ENH add pairwise distances backend for LocalOutlierFactor #2

OmarManzoor · 2023-04-03T10:29:39Z

Reference Issues/PRs

What does this implement/fix? Explain your changes.

PR for review and guidance.

Any other comments?

CC: @jjerphan Could you kindly have a look at this because I might need some guidance on how to access the indices and distances arrays properly

OmarManzoor · 2023-04-03T11:04:27Z

@jjerphan I think the part that I might need guidance with is that we actually want the indices and distances computed completely as dist_k = self._distances_fit_X_[neighbors_indices, self.n_neighbors_ - 1] we actually need the distances associated with the neighbors as well.
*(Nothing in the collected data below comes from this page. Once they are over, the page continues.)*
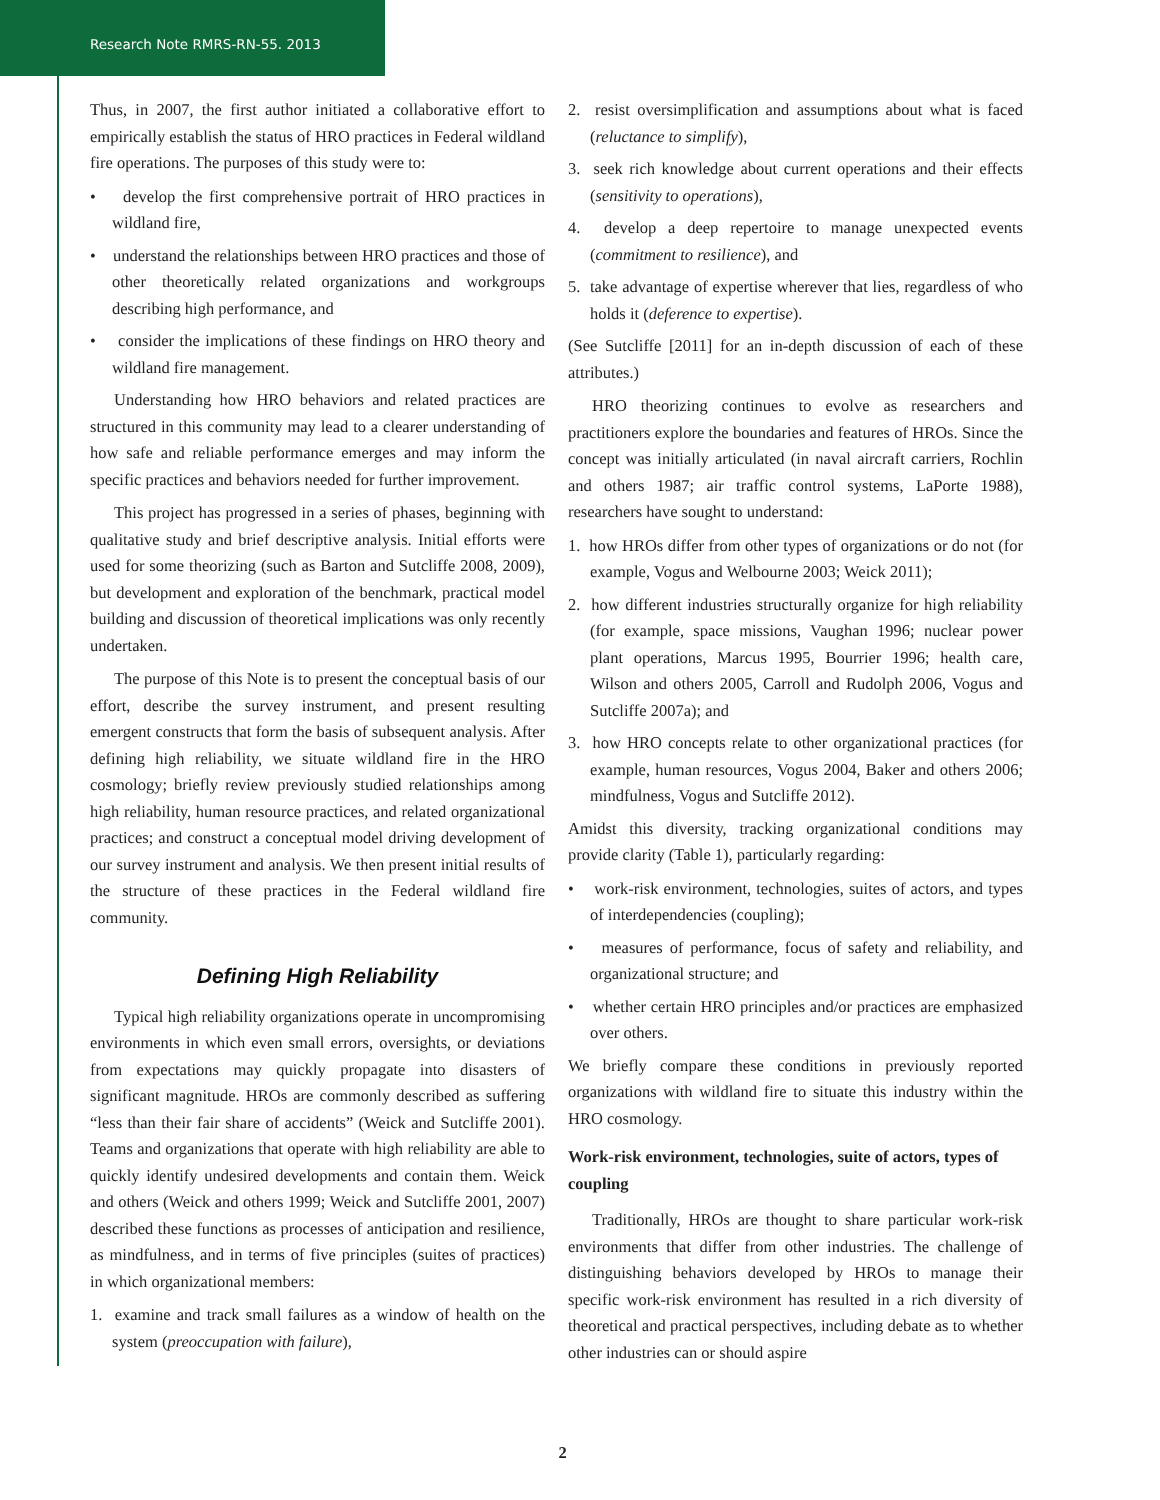Research Note RMRS-RN-55. 2013
Thus, in 2007, the first author initiated a collaborative effort to empirically establish the status of HRO practices in Federal wildland fire operations. The purposes of this study were to:
• develop the first comprehensive portrait of HRO practices in wildland fire,
• understand the relationships between HRO practices and those of other theoretically related organizations and workgroups describing high performance, and
• consider the implications of these findings on HRO theory and wildland fire management.
Understanding how HRO behaviors and related practices are structured in this community may lead to a clearer understanding of how safe and reliable performance emerges and may inform the specific practices and behaviors needed for further improvement.
This project has progressed in a series of phases, beginning with qualitative study and brief descriptive analysis. Initial efforts were used for some theorizing (such as Barton and Sutcliffe 2008, 2009), but development and exploration of the benchmark, practical model building and discussion of theoretical implications was only recently undertaken.
The purpose of this Note is to present the conceptual basis of our effort, describe the survey instrument, and present resulting emergent constructs that form the basis of subsequent analysis. After defining high reliability, we situate wildland fire in the HRO cosmology; briefly review previously studied relationships among high reliability, human resource practices, and related organizational practices; and construct a conceptual model driving development of our survey instrument and analysis. We then present initial results of the structure of these practices in the Federal wildland fire community.
Defining High Reliability
Typical high reliability organizations operate in uncompromising environments in which even small errors, oversights, or deviations from expectations may quickly propagate into disasters of significant magnitude. HROs are commonly described as suffering “less than their fair share of accidents” (Weick and Sutcliffe 2001). Teams and organizations that operate with high reliability are able to quickly identify undesired developments and contain them. Weick and others (Weick and others 1999; Weick and Sutcliffe 2001, 2007) described these functions as processes of anticipation and resilience, as mindfulness, and in terms of five principles (suites of practices) in which organizational members:
1. examine and track small failures as a window of health on the system (preoccupation with failure),
2. resist oversimplification and assumptions about what is faced (reluctance to simplify),
3. seek rich knowledge about current operations and their effects (sensitivity to operations),
4. develop a deep repertoire to manage unexpected events (commitment to resilience), and
5. take advantage of expertise wherever that lies, regardless of who holds it (deference to expertise).
(See Sutcliffe [2011] for an in-depth discussion of each of these attributes.)
HRO theorizing continues to evolve as researchers and practitioners explore the boundaries and features of HROs. Since the concept was initially articulated (in naval aircraft carriers, Rochlin and others 1987; air traffic control systems, LaPorte 1988), researchers have sought to understand:
1. how HROs differ from other types of organizations or do not (for example, Vogus and Welbourne 2003; Weick 2011);
2. how different industries structurally organize for high reliability (for example, space missions, Vaughan 1996; nuclear power plant operations, Marcus 1995, Bourrier 1996; health care, Wilson and others 2005, Carroll and Rudolph 2006, Vogus and Sutcliffe 2007a); and
3. how HRO concepts relate to other organizational practices (for example, human resources, Vogus 2004, Baker and others 2006; mindfulness, Vogus and Sutcliffe 2012).
Amidst this diversity, tracking organizational conditions may provide clarity (Table 1), particularly regarding:
• work-risk environment, technologies, suites of actors, and types of interdependencies (coupling);
• measures of performance, focus of safety and reliability, and organizational structure; and
• whether certain HRO principles and/or practices are emphasized over others.
We briefly compare these conditions in previously reported organizations with wildland fire to situate this industry within the HRO cosmology.
Work-risk environment, technologies, suite of actors, types of coupling
Traditionally, HROs are thought to share particular work-risk environments that differ from other industries. The challenge of distinguishing behaviors developed by HROs to manage their specific work-risk environment has resulted in a rich diversity of theoretical and practical perspectives, including debate as to whether other industries can or should aspire
2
jjerphan · 2023-04-06T13:20:23Z

Those distances are stored in the heaps, so after the execution, it should be possible to access the distances (here self._distances_fit_X_[neighbors_indices, self.n_neighbors_ - 1]).

Those are technical details that I should probably better document. I think I need some more time.
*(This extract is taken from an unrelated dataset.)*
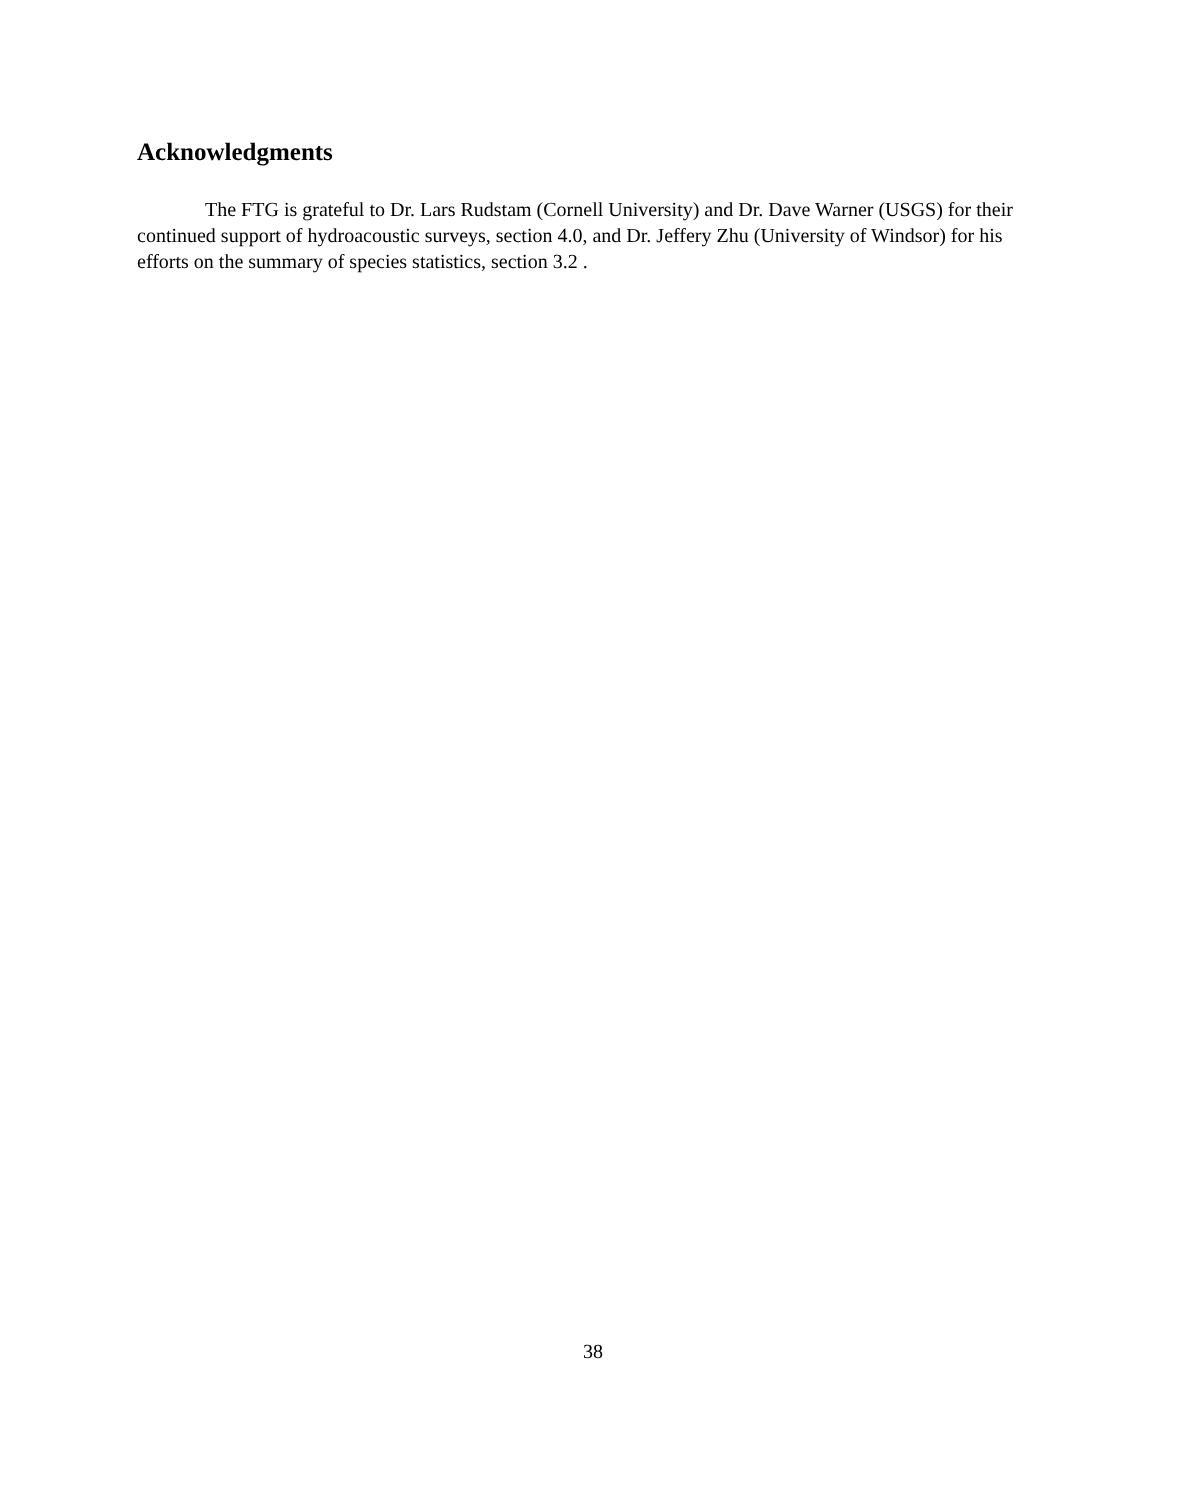Acknowledgments
The FTG is grateful to Dr. Lars Rudstam (Cornell University) and Dr. Dave Warner (USGS) for their continued support of hydroacoustic surveys, section 4.0, and Dr. Jeffery Zhu (University of Windsor) for his efforts on the summary of species statistics, section 3.2 .
38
OmarManzoor · 2023-04-06T14:36:22Z

Those distances are stored in the heaps, so after the execution, it should be possible to access the distances (here self._distances_fit_X_[neighbors_indices, self.n_neighbors_ - 1]).

Those are technical details that I should probably better document. I think I need some more time.
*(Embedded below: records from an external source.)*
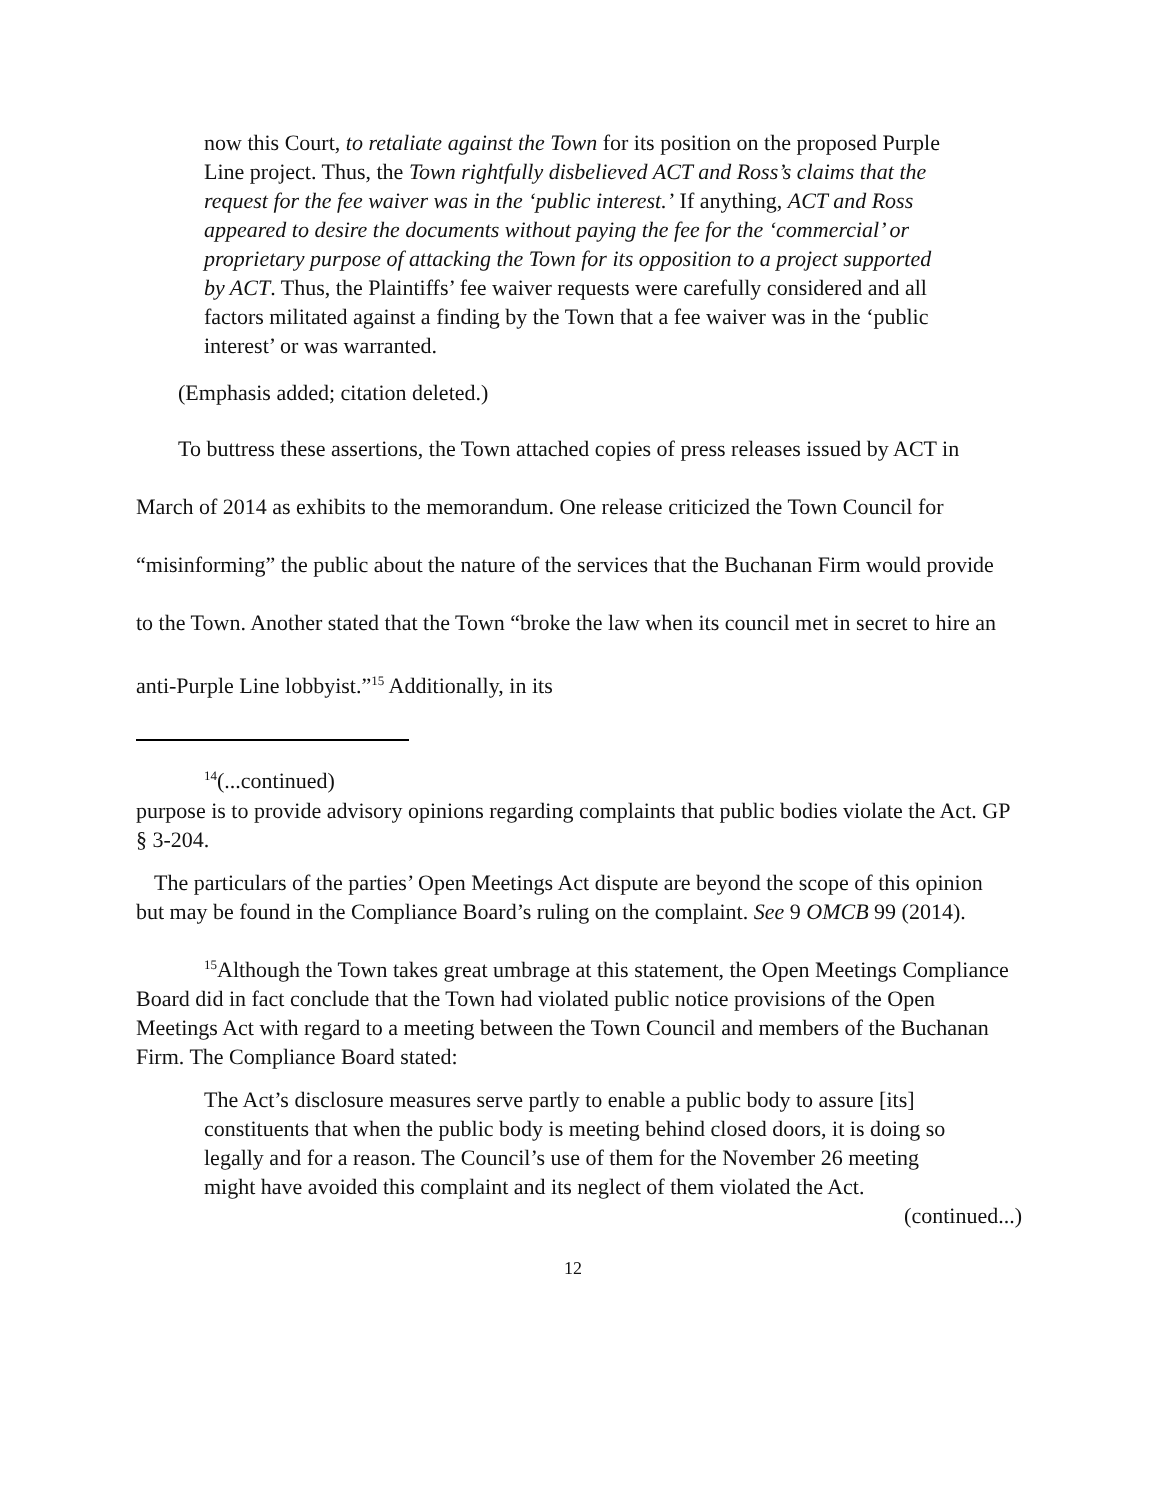now this Court, to retaliate against the Town for its position on the proposed Purple Line project. Thus, the Town rightfully disbelieved ACT and Ross’s claims that the request for the fee waiver was in the ‘public interest.’ If anything, ACT and Ross appeared to desire the documents without paying the fee for the ‘commercial’ or proprietary purpose of attacking the Town for its opposition to a project supported by ACT. Thus, the Plaintiffs’ fee waiver requests were carefully considered and all factors militated against a finding by the Town that a fee waiver was in the ‘public interest’ or was warranted.
(Emphasis added; citation deleted.)
To buttress these assertions, the Town attached copies of press releases issued by ACT in March of 2014 as exhibits to the memorandum. One release criticized the Town Council for “misinforming” the public about the nature of the services that the Buchanan Firm would provide to the Town. Another stated that the Town “broke the law when its council met in secret to hire an anti-Purple Line lobbyist.”<sup>15</sup> Additionally, in its
<sup>14</sup> (...continued)
purpose is to provide advisory opinions regarding complaints that public bodies violate the Act. GP § 3-204.
The particulars of the parties’ Open Meetings Act dispute are beyond the scope of this opinion but may be found in the Compliance Board’s ruling on the complaint. See 9 OMCB 99 (2014).
<sup>15</sup> Although the Town takes great umbrage at this statement, the Open Meetings Compliance Board did in fact conclude that the Town had violated public notice provisions of the Open Meetings Act with regard to a meeting between the Town Council and members of the Buchanan Firm. The Compliance Board stated:
The Act’s disclosure measures serve partly to enable a public body to assure [its] constituents that when the public body is meeting behind closed doors, it is doing so legally and for a reason. The Council’s use of them for the November 26 meeting might have avoided this complaint and its neglect of them violated the Act.
(continued...)
12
I understand. However I think the point where I added the code is not correct as _parallel_on_X_prange_iter_finalize will not contain the complete X. I think we might need to define this in _finalize where the computation is complete?

OmarManzoor · 2023-04-19T11:07:04Z

Those distances are stored in the heaps, so after the execution, it should be possible to access the distances (here self._distances_fit_X_[neighbors_indices, self.n_neighbors_ - 1]).
Those are technical details that I should probably better document. I think I need some more time.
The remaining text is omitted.